Ex-Buffer Stock Boss Fights ‘Unlawful’ Assets Freeze

Hanan Abdul-Wahab

 

Former Chief Executive Officer of National Food and Buffer Stock Company Limited (NAFCO), Hanan Abdul-Wahab, has filed an application for the review of the order of a High Court in Adenta, Accra, confirming the ‘unlawful’ freezing of some of his properties by the Economic and Organised Crime Office (EOCO).

According to him, no factual or legal basis was established by EOCO to support a freezing of his assets and further “categorically” denied EOCO’s allegation of criminal conduct in the acquisition of the properties in question, indicating that they are not found on any credible evidence presented to the court.

He contends that EOCO was merely motivated “by a desire to freeze every property tangentially connected to him, irrespective of whether that property was acquired in his period in office or not.”

Hanan Abdul-Wahab, Faiza Seidu Wuni, together with Richard Sam-Asante, who is said to be on run, the Ludiba Foundation and Energy Partners Limited, two companies related to the couple, have been charged by the Attorney General for allegedly stealing money from the state through a criminal enterprise.

The five are facing 24 counts of charges of stealing, fraudulently causing financial loss to the state, abetment of stealing, money laundering, defrauding by false pretences, intentional dissipation of public funds, using public office for profit, dishonestly receiving and intentionally causing financial loss to the state.

Prior to the filing of the charges, EOCO seized some properties believed to have been acquired by the former NAFCO CEO through proceeds of crime.

The properties include three-bedroom house at Kpalsi in Tamale in the Northern Region; uncompleted storey building at Gumami, Tamale; 0.27-acre plot of land in Tamale and another 0.29-acre plot of land also in Tamale.

On November 21, 2025, EOCO secured a court order confirming the freezing of the properties, a confirmation he argues was done ex parte without notice to him.

In an application filed by Richard Gyambibi of Dame & Partners, the applicant argues that by proceeding ex parte to procure the order, EOCO deprived him of his constitutional right to be heard and to contest the factual and legal basis of its application.

Mr.
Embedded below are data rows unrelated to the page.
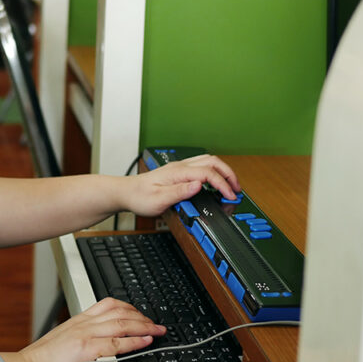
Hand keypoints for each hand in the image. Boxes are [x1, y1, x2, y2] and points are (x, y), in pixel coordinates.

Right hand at [19, 298, 165, 361]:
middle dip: (142, 316)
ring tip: (157, 330)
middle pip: (120, 311)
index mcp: (79, 319)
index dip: (131, 307)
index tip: (143, 314)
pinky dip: (134, 341)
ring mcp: (84, 334)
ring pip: (122, 323)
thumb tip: (106, 340)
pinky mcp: (85, 348)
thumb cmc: (45, 357)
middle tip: (156, 324)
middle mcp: (84, 323)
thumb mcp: (68, 338)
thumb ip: (87, 335)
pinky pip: (115, 343)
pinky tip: (145, 341)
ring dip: (144, 326)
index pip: (110, 304)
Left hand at [123, 154, 239, 216]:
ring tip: (230, 185)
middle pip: (213, 162)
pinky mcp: (179, 171)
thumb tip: (199, 185)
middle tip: (237, 189)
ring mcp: (180, 167)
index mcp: (178, 172)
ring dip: (222, 171)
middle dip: (229, 174)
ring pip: (208, 161)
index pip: (208, 173)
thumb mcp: (159, 200)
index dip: (222, 184)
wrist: (126, 192)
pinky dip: (214, 172)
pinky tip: (215, 183)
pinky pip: (202, 166)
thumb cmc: (140, 197)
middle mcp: (181, 166)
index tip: (230, 196)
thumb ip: (180, 192)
Abdul-Wahab contends that the application for confirmation of the freezing of his properties failed to meet the essential statutory preconditions required for an invocation of the court’s jurisdiction to confirm freezing order made by EOCO, thereby making the order null, void and ought to be set aside.

The applicant further argues that some of the properties frozen by EOCO were acquired long before his appointment as CEO of NAFCO and the entire period of investigation for the alleged offences and, therefore, “cannot have any conceivable nexus to the matters purportedly being investigated by the respondent [EOCO].”
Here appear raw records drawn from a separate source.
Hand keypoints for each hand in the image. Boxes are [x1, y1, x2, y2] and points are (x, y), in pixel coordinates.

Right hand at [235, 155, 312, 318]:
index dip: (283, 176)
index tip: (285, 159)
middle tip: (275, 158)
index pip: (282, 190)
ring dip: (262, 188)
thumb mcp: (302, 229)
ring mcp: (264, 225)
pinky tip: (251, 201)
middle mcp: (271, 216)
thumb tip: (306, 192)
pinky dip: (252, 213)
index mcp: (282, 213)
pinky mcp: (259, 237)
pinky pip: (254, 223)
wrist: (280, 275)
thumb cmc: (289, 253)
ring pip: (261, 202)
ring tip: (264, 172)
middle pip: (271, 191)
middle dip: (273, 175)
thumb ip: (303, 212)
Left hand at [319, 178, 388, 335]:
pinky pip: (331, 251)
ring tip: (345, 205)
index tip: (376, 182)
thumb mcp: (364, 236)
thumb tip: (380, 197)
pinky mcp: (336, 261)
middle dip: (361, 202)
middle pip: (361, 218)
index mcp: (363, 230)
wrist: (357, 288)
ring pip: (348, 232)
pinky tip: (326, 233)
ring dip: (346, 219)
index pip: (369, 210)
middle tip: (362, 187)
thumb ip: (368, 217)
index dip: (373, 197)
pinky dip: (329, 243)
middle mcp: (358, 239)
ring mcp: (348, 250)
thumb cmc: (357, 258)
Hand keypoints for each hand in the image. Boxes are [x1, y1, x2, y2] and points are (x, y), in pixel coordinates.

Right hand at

This includes the property at Kpalsi, which he said he acquired in 2011 and completed the construction of the house in 2013, and performed part of his Islamic marriage ceremony to his wife in the same year in that house.
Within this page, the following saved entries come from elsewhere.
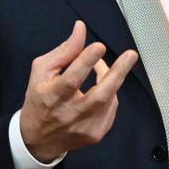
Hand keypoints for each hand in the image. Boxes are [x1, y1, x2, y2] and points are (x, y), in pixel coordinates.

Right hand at [20, 21, 137, 161]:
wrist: (38, 139)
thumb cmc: (39, 99)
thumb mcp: (42, 71)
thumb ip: (64, 51)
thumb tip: (81, 29)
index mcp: (51, 97)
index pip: (72, 79)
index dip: (86, 62)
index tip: (99, 47)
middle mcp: (69, 115)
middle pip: (99, 96)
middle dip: (117, 73)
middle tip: (130, 55)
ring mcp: (84, 127)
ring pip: (108, 100)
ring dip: (113, 79)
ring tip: (107, 67)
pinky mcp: (95, 134)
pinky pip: (111, 109)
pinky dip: (110, 94)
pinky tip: (103, 87)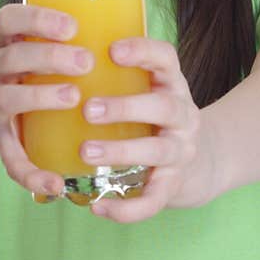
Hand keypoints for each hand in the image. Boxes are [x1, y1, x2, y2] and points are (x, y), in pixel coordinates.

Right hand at [0, 3, 91, 197]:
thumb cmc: (13, 67)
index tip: (72, 25)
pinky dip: (31, 173)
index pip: (10, 19)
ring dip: (40, 97)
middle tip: (86, 61)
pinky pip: (9, 158)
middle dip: (49, 56)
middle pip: (12, 57)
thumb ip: (57, 37)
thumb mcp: (21, 41)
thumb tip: (124, 28)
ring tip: (74, 97)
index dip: (38, 19)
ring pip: (7, 98)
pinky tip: (55, 184)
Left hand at [82, 37, 218, 222]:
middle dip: (125, 107)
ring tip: (85, 152)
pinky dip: (126, 209)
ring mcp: (181, 151)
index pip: (166, 59)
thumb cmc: (155, 117)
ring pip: (157, 151)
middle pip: (163, 107)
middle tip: (88, 109)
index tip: (112, 50)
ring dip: (121, 151)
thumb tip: (56, 57)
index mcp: (171, 85)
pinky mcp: (174, 185)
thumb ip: (117, 75)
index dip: (143, 51)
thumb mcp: (148, 89)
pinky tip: (97, 207)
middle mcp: (182, 115)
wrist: (203, 161)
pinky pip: (154, 200)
He attached documents covering the acquisition of the land as well as photographs portraying a party organised in that house in 2013 to celebrate the marriage.

Mr. Abdul-Wahab also contends that the uncompleted storey building with GPS Address NR-151-7759, Gumami, Adjacent Baobab Guest House, Tamale, mentioned in the freezing order does not belong to him and therefore cannot lawfully form the subject of a freezing order issued against him.

He also argues that he does not have any legal or beneficial interest in the 0.27-acre land with GPS Address NS-320-6111, Estate Junction, Dagomba Street, Tamale, as it was the property of Al-Qarni Enterprise, an entity in which he has no interest.

“The said Al-Qarni Enterprise transferred full ownership of its interest in the property to OSGAF Furniture Enterprise in 2022, long before the purported investigations commenced,” he avers.

It is his case that a failure by EOCO to state and prove the essential factors specified by the EOCO Act 2010, (Act 804) and Ghanaian law in general, for a grant of a confirmation order as the one in question, renders the order obtained null, void and of no effect.

He also avers that “to the extent that the orders affected properties of mine acquired in 2013, long before I was employed as a staff of NAFCO, same violate my right to own property enshrined in article 20 of the constitution.”